Caleb hablaba de su libro fiduciario, un fondo que había sido reunido con enorme sacrificio durante décadas para garantizar que estuviera protegido y cuidado incluso cuando yo ya no estuviera aquí. Temblando, me contó que su padre lo había obligado a hacer «garabatos» en unos documentos, mientras el tío Roy practicaba mi firma en servilletas y le advertía que, si alguna vez me lo contaba, lo enviarían a una institución cerrada. Repugnada, pero decidida a proteger a mi hijo, salí discretamente del salón y recorrí el oscuro pasillo hasta el despacho privado de Martin para descubrir la verdad.

En el despacho encontré la caja fuerte de Martin completamente abierta, dejando al descubierto el gran libro azul en una de las estanterías. Al pasar las páginas, sentí que el corazón se me detenía: el fondo fiduciario de Caleb, valorado en 400.000 dólares, había sido saqueado por completo y solo quedaba una pequeña suma. En ese instante, Martin y un Roy presa del pánico me acorralaron en la habitación, donde Martin confesó con frialdad que había robado el dinero para pagar las deudas de juego de su hermano y para financiar su propio plan secreto: abandonarnos y encerrar a Caleb en una institución.
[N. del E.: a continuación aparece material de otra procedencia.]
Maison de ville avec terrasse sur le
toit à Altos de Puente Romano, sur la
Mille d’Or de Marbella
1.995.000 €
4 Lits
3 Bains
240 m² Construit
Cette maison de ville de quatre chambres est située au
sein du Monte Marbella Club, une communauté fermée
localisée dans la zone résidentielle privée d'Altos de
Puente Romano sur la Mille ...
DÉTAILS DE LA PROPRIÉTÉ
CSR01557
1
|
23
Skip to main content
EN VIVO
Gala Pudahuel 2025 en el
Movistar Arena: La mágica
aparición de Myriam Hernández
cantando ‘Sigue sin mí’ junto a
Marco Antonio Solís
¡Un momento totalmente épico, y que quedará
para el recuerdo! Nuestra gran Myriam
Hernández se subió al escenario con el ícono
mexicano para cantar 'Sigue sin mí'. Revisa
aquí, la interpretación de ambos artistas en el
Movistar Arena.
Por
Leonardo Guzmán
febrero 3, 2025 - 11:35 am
Cuando me negué a entregar el libro, Martin dejó caer por completo su máscara de hombre encantador y me amenazó con utilizar sus derechos como padre para internar a Caleb en un centro estatal antes del anochecer. Comprendiendo que el hombre con el que me había casado ya no existía, fingí ceder y actué como si aceptara sus condiciones. Apreté el pesado libro azul contra mi pecho, pasé junto a ambos hombres y regresé directamente al abarrotado salón de la fiesta.

Subí al escenario, tomé el micrófono de las manos del DJ y anuncié ante la multitud atónita que mi marido y su hermano acababan de saquear ilegalmente la herencia de toda una vida de nuestro hijo con discapacidad. Antes de que Martin pudiera presentarlo como un malentendido provocado por el alcohol, entregué los documentos bancarios falsificados directamente al jefe de policía local, que estaba sentado en la mesa número cuatro. El salón quedó en un silencio sepulcral; Roy intentó huir y el mundo de Martin se derrumbó ante sus ojos, dejándonos a Caleb y a mí finalmente libres para comenzar una nueva vida en seguridad.